Chapter 9, Machine Learning Life Cycle Management, explains that it is not just sufficient to just build and train models, but in the real world, multiple versions of the same model are built and different versions are suitable for different applications. Thus, it is necessary to track various experiments, their hyperparameters, metrics, and also the version of the data they were trained on. It is also necessary to track and store the various models in a centrally accessible repository so models can be easily productionized and shared; and finally, mechanisms are needed to automate this repeatedly occurring process. This chapter introduces these techniques using an end-to-end open source machine learning life cycle management library called MLflow.

Chapter 10, Scaling Out Single-Node Machine Learning Using PySpark, explains that in Chapter 5, Scalable Machine Learning with PySpark, you learned how to use the power of Apache Spark's distributed computing framework to train and score machine learning models at scale. Spark's native machine learning library provides good coverage of standard tasks that data scientists typically perform; however, there is a wide variety of functionality provided by standard single-node Python libraries that were not designed to work in a distributed manner. This chapter deals with techniques for horizontally scaling out standard Python data processing and machine learning libraries such as pandas, scikit-learn, and XGBoost. This chapter covers scaling out typical data science tasks such as exploratory data analysis, model training, model inference, and finally also covers a scalable Python library named Koalas that lets you effortlessly write PySpark code using very familiar and easy-to-use pandas-like syntax.

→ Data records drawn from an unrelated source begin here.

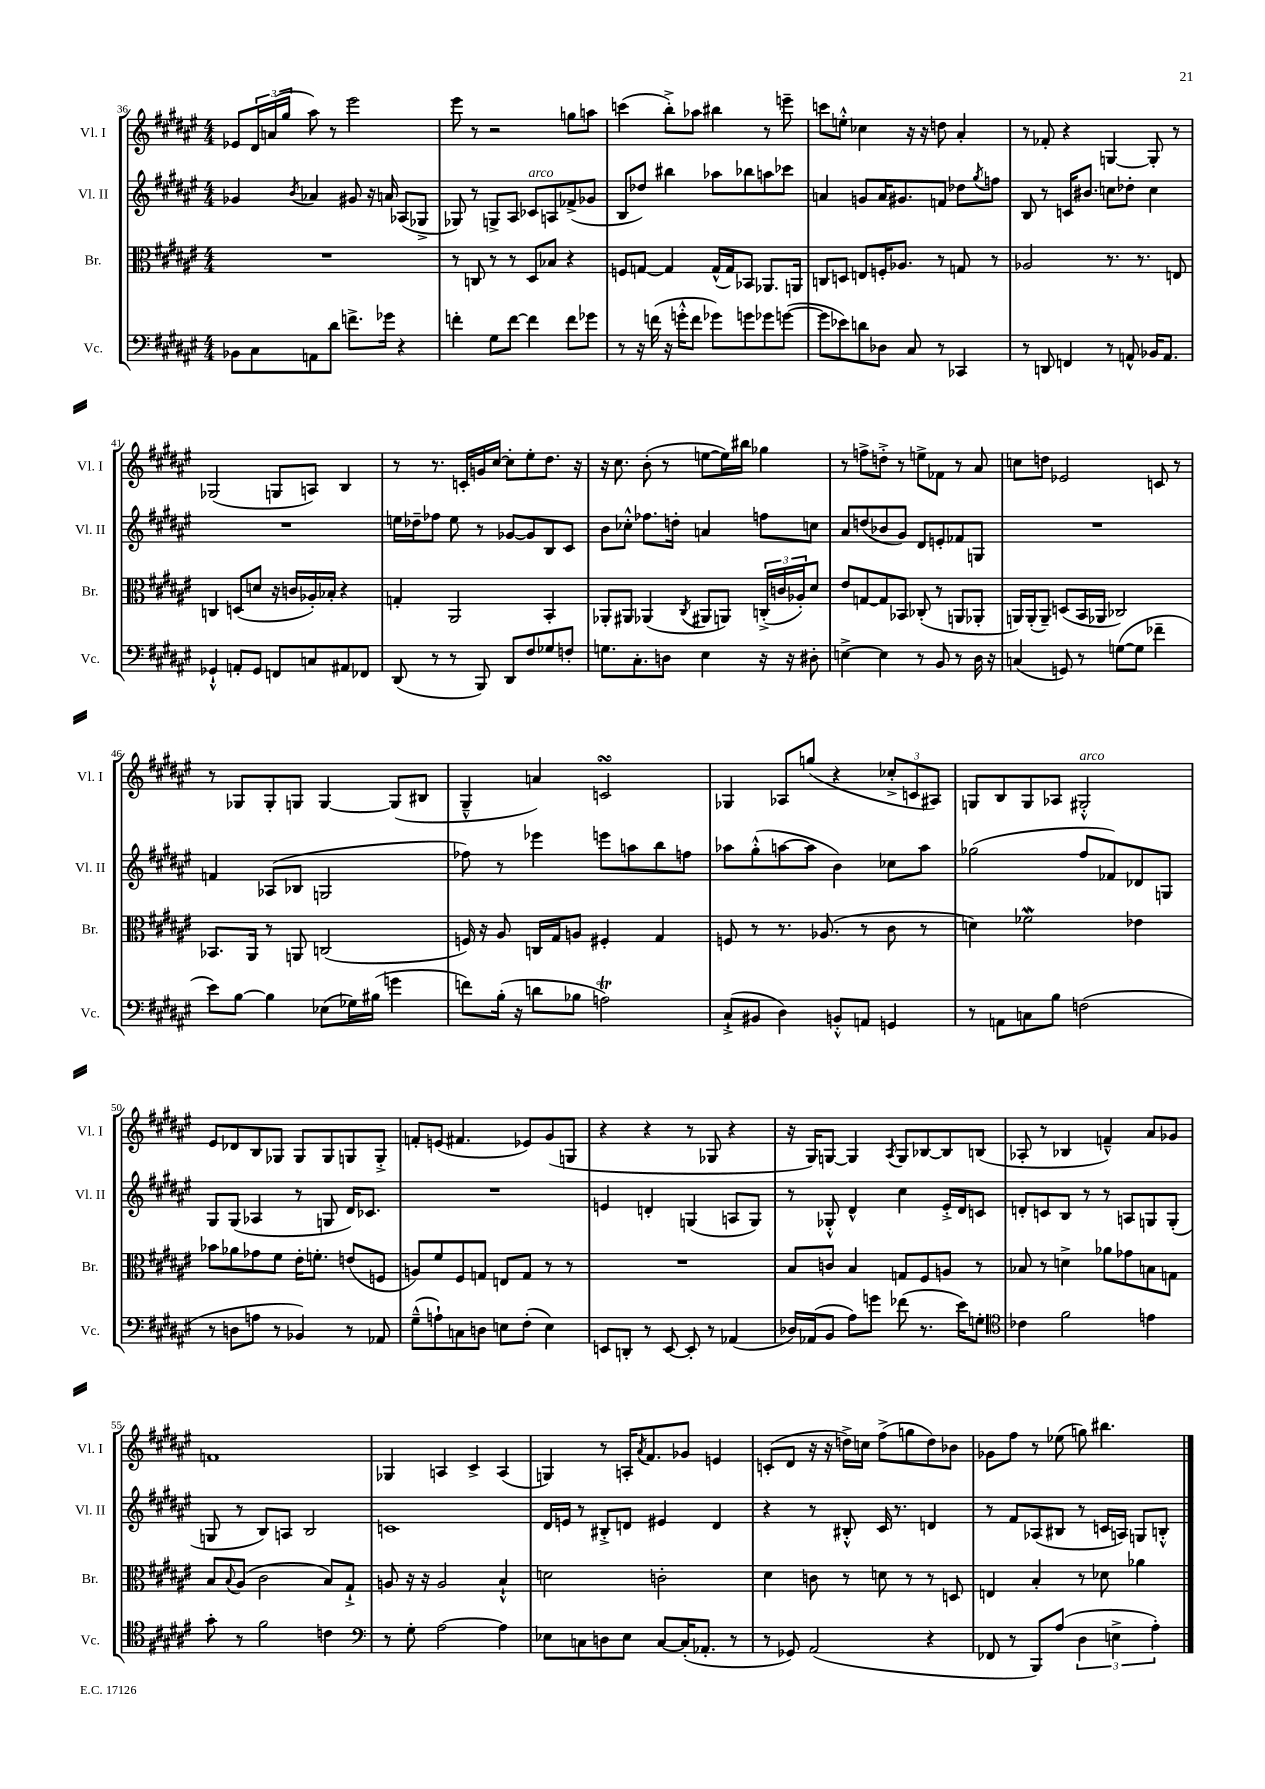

**kern	**kern	**kern	**kern
*staff4	*staff3	*staff2	*staff1
*clefF4	*clefC3	*clefG2	*clefG2
*k[f#c#g#d#a#e#]	*k[f#c#g#d#a#e#]	*k[f#c#g#d#a#e#]	*k[f#c#g#d#a#e#]
*M4/4	*M4/4	*M4/4	*M4/4
8BB-	1r	4g-	8e-
8C#	.	.	24d#
.	.	.	(24a
.	.	.	24gg#
.	.	8qb	.
8AA	.	4a-	8aa#)
8d#	.	.	8r
8.f^	.	8g#	2eee#
.	.	16r	.
16g-	.	16a	.
4r	.	(8A-	.
.	.	8G-^	.
=	=	=	=
4f'	8r	8G-)	8eee#
.	8C	8r	8r
8G#	8r	8G^	2r
[8f	8r	8A#	.
4f]	8D#	8c-	.
.	8B-	8A	.
8f	4r	(8f-^	8gg
8g-	.	8g-	8aa
=	=	=	=
8r	8F	8B	(4ccc
16r	[8G	8dd-)	.
(16f	.	.	.
16r	4G]	4bb#	8bb'^)
16g'^^	.	.	.
8f	.	.	8aa-
8g-)	(16G^^	8aa-	4bb#
.	16G)	.	.
8g	8BB-	8bb-	.
8g-	8.AA-	8aa	8r
([8g	.	8ccc-	8eee~
.	16AA	.	.
=	=	=	=
8g]	8C	4a	8ccc
8e-)	8D	.	8ee'^^
8d	8E	8g	4cc-
8D-	16F'	16a	.
.	8.A-	8.g#	.
8C#	.	.	16r
.	.	.	16r
8r	8r	8f	8dd
4CC-	8G	8dd-	4a#'
.	.	8qgg#	.
.	8r	8ff	.
=	=	=	=
8r	2A-	8B	8r
8DD	.	8r	8f-'
4FF	.	16c	4r
.	.	8.b#	.
8r	8.r	8cc	[4G
8AA^^	.	8dd-'	.
.	8.r	.	.
16BB-	.	4cc	8G']
8.AA	.	.	.
.	8E	.	8r
=	=	=	=
4GG-`^^	4C	1r	(2G-
8AA'	(8D	.	.
8GG-	8d	.	.
8FF	16r	.	8G
.	16c	.	.
8C	16A-')	.	8A)
.	16B-'	.	.
8AA#	4r	.	4B
8FF-	.	.	.
=	=	=	=
(8DD#	4G'	16ee	8r
.	.	16dd-~	.
8r	.	8ff-	8.r
8r	2AA#	8ee	.
.	.	.	16c'
8BBB)	.	8r	16g
.	.	.	[16cc#
8DD#	.	[8g-	8cc#']
8F#	.	8g-]	8ee#'
8G-	4BB'	8B	8.dd#
8F'	.	8c#	.
.	.	.	16r
=	=	=	=
8.G	8AA-'	8b	16r
.	.	.	8.cc#
.	8AA#	8cc-'^^	.
8.C#'	.	.	.
.	(4AA-	8.ff-	(8b'
8D	.	.	8r
.	.	16dd'	.
.	8qC#	.	.
4E#	8AA#	4a	[8ee
.	8AA)	.	16ee])
.	.	.	16bb#
16r	(24C'^	8ff	4gg-
.	24c	.	.
16r	.	.	.
.	24A-')	.	.
8D#'	8d#	8cc	.
=	=	=	=
[4E^	8e#	8a#	8r
.	[8G	(8dd	8ff^
4E]	8G]	8b-	8dd'^
.	8BB-	8g#)	8r
8r	(8C-'	8d#	8ee^
8BB	8r	8e'	8f-
8r	8AA	8f-	8r
16D#	8AA-'	8G	8a#
16r	.	.	.
=	=	=	=
(4C	16AA)	1r	8cc
.	(16AA'	.	.
.	8AA~)	.	8dd
8GG)	(8D	.	2e-
8r	16BB	.	.
.	16AA-	.	.
([8G	2C-)	.	.
8G]	.	.	.
4f-~	.	.	8c
.	.	.	8r
=	=	=	=
8e#)	8.BB-	4f	8r
[8B	.	.	8G-
.	16AA#	.	.
4B]	8r	(8A-	8G-'
.	8AA	8B-	8G
(8E-	(2C	2G	[4G
16G-)	.	.	.
(16B#	.	.	.
4g	.	.	(8G]
.	.	.	8B#
=	=	=	=
8f)	16F)	8ff-)	4G#~^^
.	16r	.	.
(16B'	8A#	8r	.
16r	.	.	.
8d	16C	4eee-	4a)
.	16G#	.	.
8B-	8A	.	.
2A)	4F#'	8eee	2c
.	.	8aa	.
.	4G#	8bb	.
.	.	8ff	.
=	=	=	=
(8C#`^	8F	8aa-	4G-
8BB#	8r	(8gg#'^^	.
4D#)	8.r	[8aa	8A-
.	.	8aa]	(8gg
.	(8.A-	.	.
8BB'^^	.	4b)	4r
8AA	8r	.	.
4GG	8c#	8cc-	12cc-'^
.	.	.	12c
.	8r	8aa	.
.	.	.	12A#)
=	=	=	=
8r	4d)	(2gg-	8G
8AA	.	.	8B
8C	2f-	.	8G
8B	.	.	8A-
(2F	.	8ff#	2G#'^^
.	.	8f-)	.
.	4e-	8d-	.
.	.	8G	.
=	=	=	=
8r	8b-	8G#	8e#
8D	8a-	(8G#	8d-
8A	8g-	4A-	8B
8r	8f#	.	8G-
4BB-)	16e#'	8r	8G-
.	8.f'	.	.
.	.	8G	8G-
8r	(8e	16d#)	8G
.	.	8.c-	.
8AA-	8F	.	8G'^
=	=	=	=
(8G#~^^	8A)	1r	8f'
8A`)	8f#	.	(8e
8C	8F#	.	4.f#
8D	8G	.	.
8E	8E	.	.
(8F#'	8G	.	8e-)
4E)	8r	.	(8g#
.	8r	.	8G
=	=	=	=
8EE	1r	4e	4r
8DD'	.	.	.
8r	.	4d'	4r
[8EE	.	.	.
8EE']	.	(4G	8r
8r	.	.	8G-
(4AA-	.	8A	4r
.	.	8G)	.
=	=	=	=
16D-)	8B	8r	16r
(16AA-	.	.	16G#)
8BB	8c	8G-'^^	[8G
8A#)	4B	4d#^^	4G]
8g	.	.	.
.	.	.	8qA#
(8f-	8G	4cc#	8G
8.r	8F#	.	[8B-
.	8A	16e#'^	8B-]
16e#)	.	16d#	.
8G'	8r	8c	(8B
=	=	=	=
*clefC4	*	*	*
4c-	8B-	8d'	8A-'
.	8r	8c	8r
2f#	4d^	8B	4B-
.	.	8r	.
.	8a-	8r	4f~^^)
.	8g-	8A	.
4e	8B	8G	8a#
.	8G	(8G'	8g-
=	=	=	=
8g#'	8B	8G	1f
.	8qqB	.	.
8r	(8A#	8r	.
2f#	2c#	8B)	.
.	.	8A	.
.	.	2B	.
4c	8B)	.	.
.	8G#`^	.	.
=	=	=	=
*clefF4	*	*	*
8r	8A	1c	4G-
8G#'	16r	.	.
.	16r	.	.
[2A#	2A	.	4A
.	.	.	4c#^
4A#]	4B`^^	.	(4A
=	=	=	=
8E-	2d	16d#	4G)
.	.	16e	.
8C	.	8r	.
8D	.	8B#'^	8r
8E-	.	8d	16A'
.	.	.	8qa#
.	.	.	8.f#
[8C	2c'	4e#	.
(16C']	.	.	8g-
8.AA-'	.	.	.
.	.	4d	4e
8r	.	.	.
=	=	=	=
8r	4d#	4r	(8c'
8GG-)	.	.	8d#
(2AA#	8c	8r	16r
.	.	.	16r
.	8r	8B#'^^	16dd^)
.	.	.	16cc
.	8d	16c#	(8ff#^
.	.	8.r	.
.	8r	.	8gg
4r	8r	4d	8dd)
.	8D	.	8b-
=	=	=	=
8FF-	4E	8r	8g-
8r	.	8f#	8ff#
8BBB)	4B'	(8A-	8r
(8A#	.	8B#	(8ee-
6D#	8r	8r	8gg)
.	8d-	16c	4.bb#
6E^	.	.	.
.	.	16A)	.
.	4a-	8G	.
6A#')	.	.	.
.	.	8B'^^	.
==	==	==	==
*-	*-	*-	*-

Chapter 11, Data Visualization with PySpark, covers data visualizations, which are an important aspect of conveying meaning from data and gleaning insights into it. This chapter covers how the most popular Python visualization libraries can be used along with PySpark.

Chapter 12, Spark SQL Primer, covers SQL, which is an expressive language for ad hoc querying and data analysis. This chapter will introduce Spark SQL for data analysis and also show how to interchangeably use PySpark with data analysis.

Chapter 13, Integrating External Tools with Spark SQL, explains that once we have clean, curated, and reliable data in our performant data lake, it would be a missed opportunity to not democratize this data across the organization to citizen analysts. The most popular way of doing this is via various existing Business Intelligence (BI) tools. This chapter deals with requirements for BI tool integration.

Chapter 14, The Data Lakehouse, explains that traditional descriptive analytics tools such as BI tools are designed around data warehouses and expect data to be presented in a certain way and modern advanced analytics and data science tools are geared toward working with large amounts of data that's easily accessible in data lakes. It is also not practical or cost-effective to store redundant data in separate storage locations to be able to cater to these individual use cases. This chapter will present a new paradigm called Data Lakehouse that tries to overcome the limitations of data warehouses and data lakes and bridge the gap by combining the best elements of both.